IDEMSInternational / R-Instat

A statistics software package powered by R
http://r-instat.org/
GNU General Public License v3.0
38 stars 103 forks source link

Climatic summaries and censored data #4112

Open rdstern opened 7 years ago

rdstern commented 7 years ago

We had a problem with the end of the season in Guyana. We used the water balance and asked for the date of the end of the season between mid-June and the end of August. Most of the results were missing.

This is currently confusing. There is no way to distinguish between missing data ( missing days) in the calculations and the event not happening.

This has always been an issue and the old Instat gave the day number as 0 (zero) when the event did not occur. It gave missing when there were missing data - or at least it should have done!

In R-Instat we should do this properly!

It is simply an example of right censored data, which is very common with survival data, ( studies where the time of death are recorded, but some people may still be alive at the end of the study.) so we should have the option to store the results as censored data are commonly stored.

This is to give a second column In the surv command in the survival package this column is described partly as:

event: The status indicator, normally 0=alive, 1=dead. Other choices are TRUE/FALSE (TRUE = death) or 1/2 (2=death).

In our case having a result (date) is the dead category - that's when you have a value. So, we could generate a second logical column, where the NA (in our end dates) are given as 0 and the actual dates are 1.

I would slightly have preferred the other way round, but suggest we start with this. This column would have 3 values, namely 0 (end date found in the year), 1 (no end date found, hence NA in the main result column, and NA (as in the main result column) if there are missing values in the data.

In addition, when we are able to cope with multiple missing value codes, then we will have a different tagged code for these special NAs. Then it is detectable in the single column, so the generation of this second column is an option. So we make it an option as from now.

This is needed for start of rains and end of the rains dialogues.

It could be a checkbox with label No Date Found Variable or Add Status Variable, or just Status (I think I prefer the second. Default is checked. If checked it produces an additional logical column with the same name as the main column and additional _s (s for status).

rdstern commented 6 years ago

There is a (sort-of) related issue and that is to add an option to the same commands (start and end and day of extreme) that also provides a further date column. So the main column is (as now) the day-of-year, but there is a checkbox "Add Date column" and this adds a firther column, which is the date (including the year, i.e. a proper date! of the start and/or end.

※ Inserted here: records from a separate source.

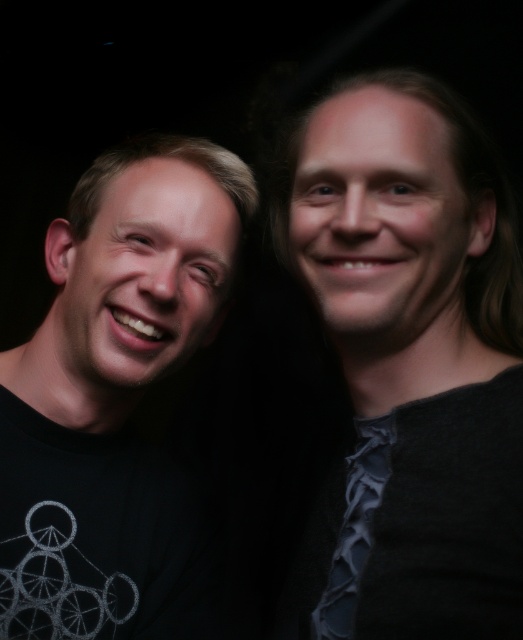
Question: Which point is farther to the camera?

Choices:
 (A) dark blue textured tie at right
 (B) gray wool sweater at upper right

Answer: (A)

Question: Where is gray wool sweater at upper right located in relation to dark blue textured tie at right in the image?

Choices:
 (A) right
 (B) left

Answer: (A)

Question: Which point is closer to the camera?

Choices:
 (A) black matte t-shirt at left
 (B) gray wool sweater at upper right

Answer: (B)

Question: Does gray wool sweater at upper right have a smaller size compared to dark blue textured tie at right?

Choices:
 (A) no
 (B) yes

Answer: (A)

Question: Which point is farther from the camera taking this photo?

Choices:
 (A) (244, 186)
 (B) (385, 416)
 (C) (468, 262)

Answer: (A)

Question: Is gray wool sweater at upper right behind black matte t-shirt at left?

Choices:
 (A) no
 (B) yes

Answer: (A)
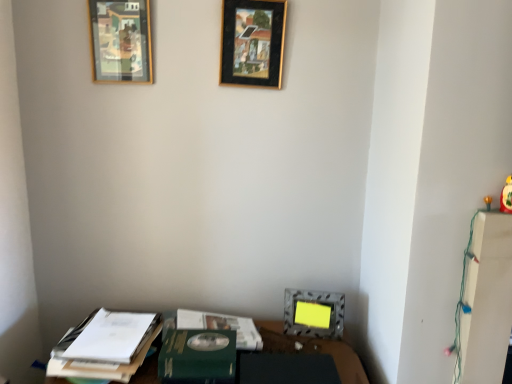
Question: Is the position of black matte picture frame at upper center, arranged as the second picture frame when viewed from the right, less distant than that of metallic silver picture frame at lower center, the 3th picture frame from the top?

Choices:
 (A) yes
 (B) no

Answer: (A)

Question: From a real-world perspective, is black matte picture frame at upper center, which is the 2th picture frame in top-to-bottom order, on metallic silver picture frame at lower center, acting as the 1th picture frame starting from the right?

Choices:
 (A) yes
 (B) no

Answer: (A)

Question: From a real-world perspective, is black matte picture frame at upper center, the second picture frame in the bottom-to-top sequence, positioned under metallic silver picture frame at lower center, acting as the first picture frame starting from the bottom, based on gravity?

Choices:
 (A) yes
 (B) no

Answer: (B)

Question: Is black matte picture frame at upper center, arranged as the second picture frame when viewed from the right, taller than metallic silver picture frame at lower center, the 3th picture frame from the top?

Choices:
 (A) no
 (B) yes

Answer: (B)

Question: Considering the relative sizes of black matte picture frame at upper center, the 2th picture frame in the left-to-right sequence, and metallic silver picture frame at lower center, acting as the 1th picture frame starting from the right, in the image provided, is black matte picture frame at upper center, the 2th picture frame in the left-to-right sequence, thinner than metallic silver picture frame at lower center, acting as the 1th picture frame starting from the right,?

Choices:
 (A) yes
 (B) no

Answer: (A)

Question: Does black matte picture frame at upper center, which is the 2th picture frame in top-to-bottom order, have a smaller size compared to metallic silver picture frame at lower center, acting as the first picture frame starting from the bottom?

Choices:
 (A) no
 (B) yes

Answer: (B)

Question: Does green matte journal at lower center have a greater height compared to yellow matte toy at right?

Choices:
 (A) yes
 (B) no

Answer: (B)

Question: Are green matte journal at lower center and yellow matte toy at right far apart?

Choices:
 (A) yes
 (B) no

Answer: (B)

Question: From the image's perspective, is green matte journal at lower center on top of yellow matte toy at right?

Choices:
 (A) yes
 (B) no

Answer: (B)

Question: Can you confirm if green matte journal at lower center is bigger than yellow matte toy at right?

Choices:
 (A) no
 (B) yes

Answer: (B)

Question: Does green matte journal at lower center have a smaller size compared to yellow matte toy at right?

Choices:
 (A) no
 (B) yes

Answer: (A)

Question: Could you tell me if green matte journal at lower center is turned towards yellow matte toy at right?

Choices:
 (A) no
 (B) yes

Answer: (A)

Question: Considering the relative positions of green matte paperback book at lower center and metallic silver picture frame at lower center, positioned as the 3th picture frame in left-to-right order, in the image provided, is green matte paperback book at lower center to the right of metallic silver picture frame at lower center, positioned as the 3th picture frame in left-to-right order, from the viewer's perspective?

Choices:
 (A) no
 (B) yes

Answer: (A)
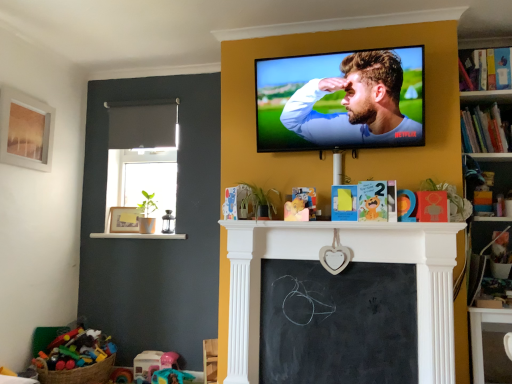
Question: Is hardcover book at upper right, the first book positioned from the bottom, not within black chalkboard at center?

Choices:
 (A) yes
 (B) no

Answer: (A)

Question: From the image's perspective, is hardcover book at upper right, which is the second book from top to bottom, beneath black chalkboard at center?

Choices:
 (A) yes
 (B) no

Answer: (B)

Question: Can you confirm if hardcover book at upper right, which is the second book from top to bottom, is smaller than black chalkboard at center?

Choices:
 (A) yes
 (B) no

Answer: (B)

Question: From the image's perspective, is hardcover book at upper right, the first book positioned from the bottom, on top of black chalkboard at center?

Choices:
 (A) yes
 (B) no

Answer: (A)

Question: Is hardcover book at upper right, the first book positioned from the bottom, far from black chalkboard at center?

Choices:
 (A) no
 (B) yes

Answer: (B)

Question: Is hardcover book at upper right, the first book positioned from the bottom, to the right of black chalkboard at center from the viewer's perspective?

Choices:
 (A) no
 (B) yes

Answer: (B)

Question: Is hardcover book at upper right, the second book ordered from the bottom, not within matte wooden picture frame at left, marked as the first picture frame in a back-to-front arrangement?

Choices:
 (A) no
 (B) yes

Answer: (B)

Question: Does hardcover book at upper right, the second book ordered from the bottom, appear on the left side of matte wooden picture frame at left, the 1th picture frame from the right?

Choices:
 (A) no
 (B) yes

Answer: (A)

Question: Is the position of hardcover book at upper right, the 1th book when ordered from top to bottom, less distant than that of matte wooden picture frame at left, positioned as the 2th picture frame in front-to-back order?

Choices:
 (A) yes
 (B) no

Answer: (A)

Question: Is hardcover book at upper right, the 1th book when ordered from top to bottom, behind matte wooden picture frame at left, positioned as the 2th picture frame in front-to-back order?

Choices:
 (A) yes
 (B) no

Answer: (B)

Question: Can you confirm if hardcover book at upper right, the second book ordered from the bottom, is positioned to the right of matte wooden picture frame at left, positioned as the first picture frame in bottom-to-top order?

Choices:
 (A) no
 (B) yes

Answer: (B)

Question: Does hardcover book at upper right, the second book ordered from the bottom, have a smaller size compared to matte wooden picture frame at left, the second picture frame viewed from the top?

Choices:
 (A) no
 (B) yes

Answer: (A)

Question: Can you confirm if matte wooden picture frame at upper left, positioned as the 2th picture frame in bottom-to-top order, is bigger than white glossy ledge at lower left?

Choices:
 (A) yes
 (B) no

Answer: (A)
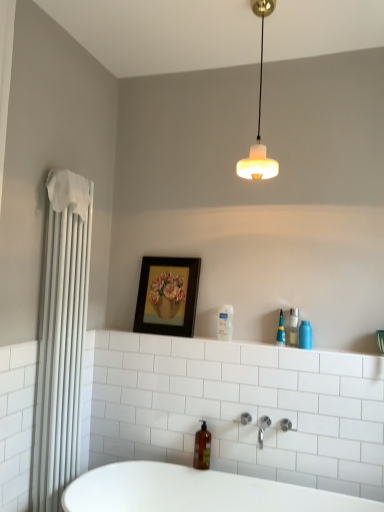
Identify the location of free space above wooden framed painting at center (from a real-world perspective). This screenshot has height=512, width=384. (177, 245).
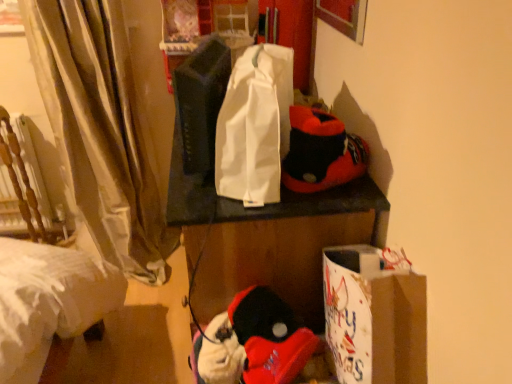
The width and height of the screenshot is (512, 384). What do you see at coordinates (321, 152) in the screenshot?
I see `soft plush slippers at upper right, the first twin when ordered from right to left` at bounding box center [321, 152].

What do you see at coordinates (23, 186) in the screenshot?
I see `wooden armchair at left` at bounding box center [23, 186].

What do you see at coordinates (221, 361) in the screenshot? I see `fluffy white plush at lower center, arranged as the first toy when viewed from the left` at bounding box center [221, 361].

Where is `soft plush slippers at upper right, acting as the second twin starting from the left`? The width and height of the screenshot is (512, 384). soft plush slippers at upper right, acting as the second twin starting from the left is located at coordinates (321, 152).

Measure the distance from white paper bag at lower right to white fabric tote bag at center.

white paper bag at lower right and white fabric tote bag at center are 14.70 inches apart.

Can you confirm if white paper bag at lower right is taller than white fabric tote bag at center?

No.

From a real-world perspective, which object stands above the other?

In real-world perspective, white fabric tote bag at center is above.

Does point (426, 293) appear closer or farther from the camera than point (248, 63)?

Point (426, 293) is closer to the camera than point (248, 63).

Locate an element on the screen. armchair positioned vertically above the fluffy white plush at lower center, placed as the 2th toy when sorted from right to left (from a real-world perspective) is located at coordinates (23, 186).

Which is more to the left, wooden armchair at left or fluffy white plush at lower center, arranged as the first toy when viewed from the left?

From the viewer's perspective, wooden armchair at left appears more on the left side.

Can you tell me how much wooden armchair at left and fluffy white plush at lower center, placed as the 2th toy when sorted from right to left, differ in facing direction?

The angle between the facing direction of wooden armchair at left and the facing direction of fluffy white plush at lower center, placed as the 2th toy when sorted from right to left, is 91.5 degrees.

Do you think soft plush slippers at upper right, the first twin when ordered from right to left, is within white fabric tote bag at center, or outside of it?

soft plush slippers at upper right, the first twin when ordered from right to left, is outside white fabric tote bag at center.

From a real-world perspective, is soft plush slippers at upper right, acting as the second twin starting from the left, above or below white fabric tote bag at center?

In terms of real-world spatial position, soft plush slippers at upper right, acting as the second twin starting from the left, is below white fabric tote bag at center.

Is soft plush slippers at upper right, acting as the second twin starting from the left, facing towards white fabric tote bag at center?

rdstern commented 6 years ago

I have kept this for the discussion and also because the topic is currently being worked on.

rdstern commented 7 months ago

@lilyclements I am returning here now, partly because the topic was mentioned with CIMH when the end of the season was missing. And (happily for me) it returned again when discussing e-picsa!

In 2017 Danny said we could usefully wait until a promised enhancement in dplyr was implemented. So we should be ok now.